下校時間となり生徒がゾロゾロと教室を出て行く。
さて、私も帰る準備しなきゃ…。
…あっ!その前にーー。
『心操くん』
「?」
隣で帰り支度をしていた心操くんに声を掛けると、少し驚いた様子で私を見る。
『今日色々ありがとう!すごく助かったよ。明日からも隣同士仲良くしてね!』
「あぁ…別に礼なんていいのに」
『いやでも、実際すごく助けられたから。やっぱりちゃんとお礼言っとかないと!』
「フッ…結構律儀なんだな」
『…!』
あっ…笑った顔、ようやく見れた。
よかった。ちゃんと笑える人なんだ。
和やかムードの中、2人組の男子が心操くんの席へと近づいてくるのが見えた。
心操くんもそれに気付くと、視線を男子に向ける。
「心操…だっけ?さっきの個性 "洗脳" ってマジなの⁈」
「…そうだけど」
この人…さっき心操くんが自己紹介してた時に羨ましいとか言ってた人だ。
「スゲーじゃん!俺もそーいう個性が良かったよ!」
「なっ!何したって分からないよなぁ〜。
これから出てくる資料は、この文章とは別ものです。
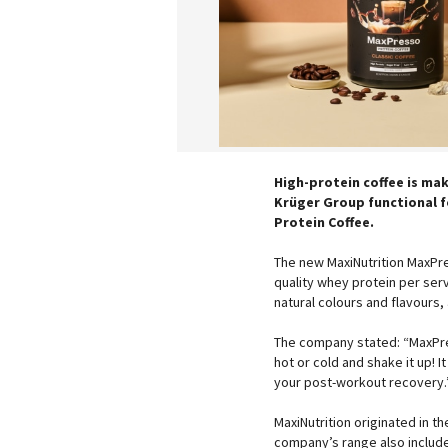
High-protein coffee is mak
Krüger Group functional f
Protein Coffee.
The new MaxiNutrition MaxPr
quality whey protein per ser
natural colours and flavours,
The company stated: “MaxPres
hot or cold and shake it up! I
your post-workout recovery.
MaxiNutrition originated in th
company’s range also includ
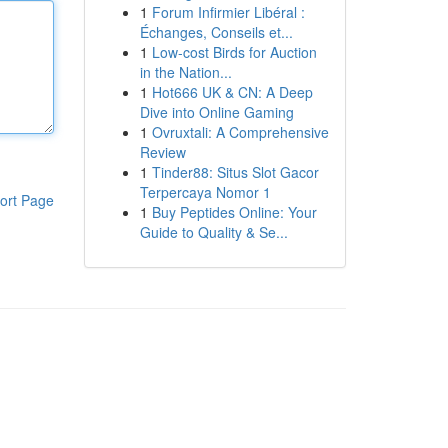
1
Forum Infirmier Libéral :
Échanges, Conseils et...
1
Low-cost Birds for Auction
in the Nation...
1
Hot666 UK & CN: A Deep
Dive into Online Gaming
1
Ovruxtali: A Comprehensive
Review
1
Tinder88: Situs Slot Gacor
Terpercaya Nomor 1
ort Page
1
Buy Peptides Online: Your
Guide to Quality & Se...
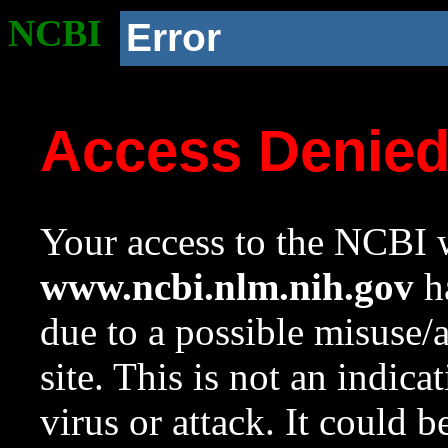
NCBI
Error
Access Denie
Your access to the NCBI w
www.ncbi.nlm.nih.gov
ha
due to a possible misuse/
site. This is not an indica
virus or attack. It could 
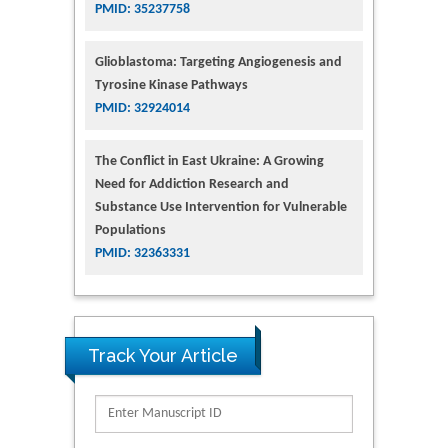
PMID: 35237758
Glioblastoma: Targeting Angiogenesis and
Tyrosine Kinase Pathways
PMID: 32924014
The Conflict in East Ukraine: A Growing
Need for Addiction Research and
Substance Use Intervention for Vulnerable
Populations
PMID: 32363331
Track Your Article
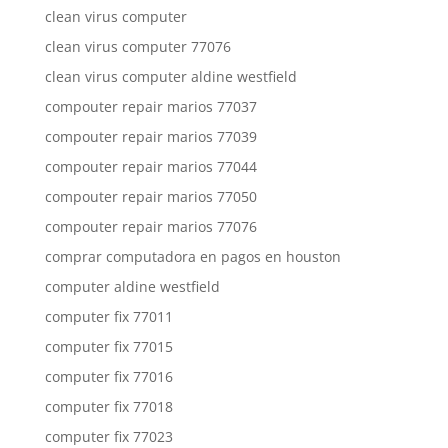
clean virus computer
clean virus computer 77076
clean virus computer aldine westfield
compouter repair marios 77037
compouter repair marios 77039
compouter repair marios 77044
compouter repair marios 77050
compouter repair marios 77076
comprar computadora en pagos en houston
computer aldine westfield
computer fix 77011
computer fix 77015
computer fix 77016
computer fix 77018
computer fix 77023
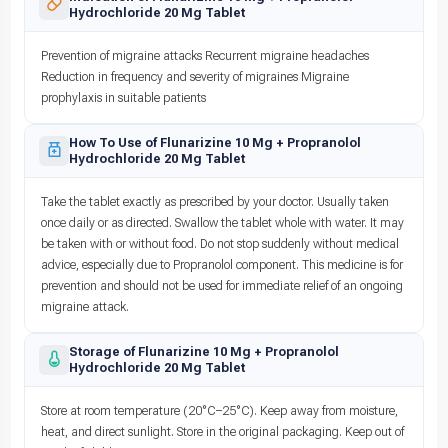
Hydrochloride 20 Mg Tablet
Prevention of migraine attacks Recurrent migraine headaches
Reduction in frequency and severity of migraines Migraine
prophylaxis in suitable patients
How To Use of Flunarizine 10 Mg + Propranolol
Hydrochloride 20 Mg Tablet
Take the tablet exactly as prescribed by your doctor. Usually taken
once daily or as directed. Swallow the tablet whole with water. It may
be taken with or without food. Do not stop suddenly without medical
advice, especially due to Propranolol component. This medicine is for
prevention and should not be used for immediate relief of an ongoing
migraine attack.
Storage of Flunarizine 10 Mg + Propranolol
Hydrochloride 20 Mg Tablet
Store at room temperature (20°C–25°C). Keep away from moisture,
heat, and direct sunlight. Store in the original packaging. Keep out of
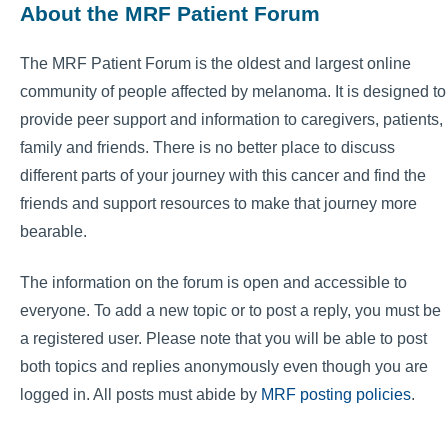
About the MRF Patient Forum
The MRF Patient Forum is the oldest and largest online
community of people affected by melanoma. It is designed to
provide peer support and information to caregivers, patients,
family and friends. There is no better place to discuss
different parts of your journey with this cancer and find the
friends and support resources to make that journey more
bearable.
The information on the forum is open and accessible to
everyone. To add a new topic or to post a reply, you must be
a registered user. Please note that you will be able to post
both topics and replies anonymously even though you are
logged in. All posts must abide by
MRF posting policies
.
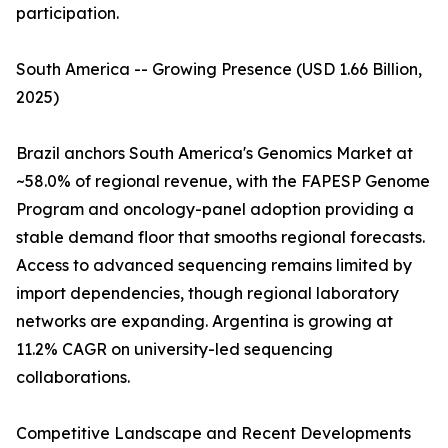
participation.
South America -- Growing Presence (USD 1.66 Billion,
2025)
Brazil anchors South America's Genomics Market at
~58.0% of regional revenue, with the FAPESP Genome
Program and oncology-panel adoption providing a
stable demand floor that smooths regional forecasts.
Access to advanced sequencing remains limited by
import dependencies, though regional laboratory
networks are expanding. Argentina is growing at
11.2% CAGR on university-led sequencing
collaborations.
Competitive Landscape and Recent Developments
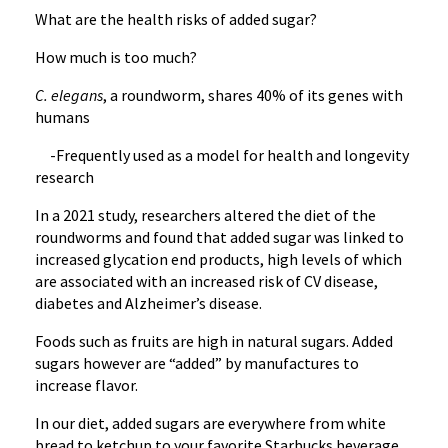
What are the health risks of added sugar?
How much is too much?
C. elegans
, a roundworm, shares 40% of its genes with
humans
-Frequently used as a model for health and longevity
research
In a 2021 study, researchers altered the diet of the
roundworms and found that added sugar was linked to
increased glycation end products, high levels of which
are associated with an increased risk of CV disease,
diabetes and Alzheimer’s disease.
Foods such as fruits are high in natural sugars. Added
sugars however are “added” by manufactures to
increase flavor.
In our diet, added sugars are everywhere from white
bread to ketchup to your favorite Starbucks beverage.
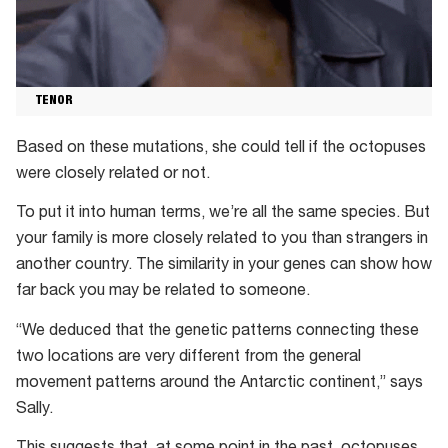
TENOR
Based on these mutations, she could tell if the octopuses
were closely related or not.
To put it into human terms, we’re all the same species. But
your family is more closely related to you than strangers in
another country. The similarity in your genes can show how
far back you may be related to someone.
“We deduced that the genetic patterns connecting these
two locations are very different from the general
movement patterns around the Antarctic continent,” says
Sally.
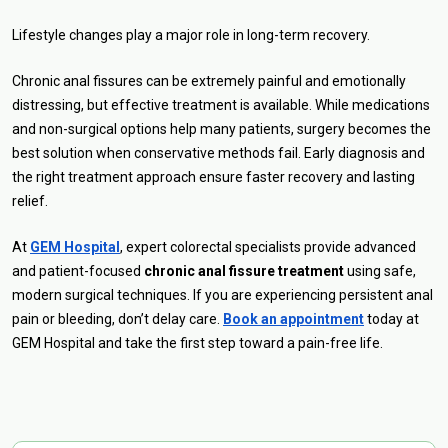
Lifestyle changes play a major role in long-term recovery.
Chronic anal fissures can be extremely painful and emotionally
distressing, but effective treatment is available. While medications
and non-surgical options help many patients, surgery becomes the
best solution when conservative methods fail. Early diagnosis and
the right treatment approach ensure faster recovery and lasting
relief.
At
GEM Hospital
, expert colorectal specialists provide advanced
and patient-focused
chronic anal fissure treatment
using safe,
modern surgical techniques. If you are experiencing persistent anal
pain or bleeding, don’t delay care.
Book an appointment
today at
GEM Hospital and take the first step toward a pain-free life.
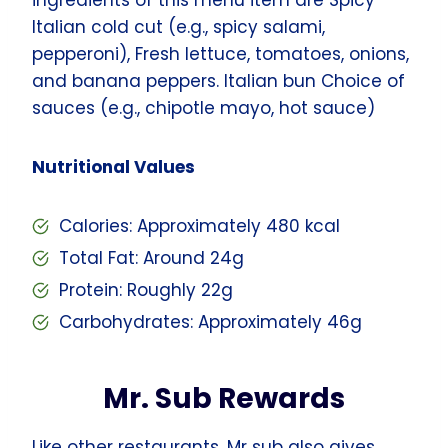
Italian cold cut (e.g., spicy salami,
pepperoni), Fresh lettuce, tomatoes, onions,
and banana peppers. Italian bun Choice of
sauces (e.g., chipotle mayo, hot sauce)
Nutritional Values
Calories: Approximately 480 kcal
Total Fat: Around 24g
Protein: Roughly 22g
Carbohydrates: Approximately 46g
Mr. Sub Rewards
Like other restaurants, Mr sub also gives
やりたいことし放題じゃん!」
「……まぁね」
そう答える心操くんの横顔は、さっきと同じ暗い表情をしていた。
心操くん…。
今すごく傷付いた顔してるよ。
さっきまで笑ってくれてたのに…。
私はキュッと拳を握り締めると、精一杯の笑顔で言い放つ。
『すごくカッコイイ個性だね!!それって、対敵用にすごく向いてるヒーロー向きの個性だよ!』
「!」
私の言葉に、心操くんは目を剥いて驚いていた。
心操くんはクールな人だけど、ちゃんと笑えるし、傷付くことだってある!
だから、少しでも辛い気持ちを緩和してあげたい。
私の言葉が届くかわからないけど…
でも、それでも!
そんなことないよって、言ってあげたい!
『凄く羨ましいよ!ねっ⁉ 2人ともそう思うよね⁉︎』
「お、おぉ…そうだな」
私の圧力に若干引き気味の2人。それを見てハッと我に返った。
しまった…また、余計なことを!
『な、何か急に偉そうにごめんね⁉︎ さてと!用事あるしもう帰らなきゃ〜……じ、じゃあさよならっ!!』
一刻もその場を離れたくて、脇目も振らずに全力疾走で教室から出て行った。
「何だ…アイツ?」
「苗字だっけ?何かちょい浮いたカンジだよな。顔可愛いのに
「………」
心操は名前が出て行った教室の扉をただ呆然と見つめていた。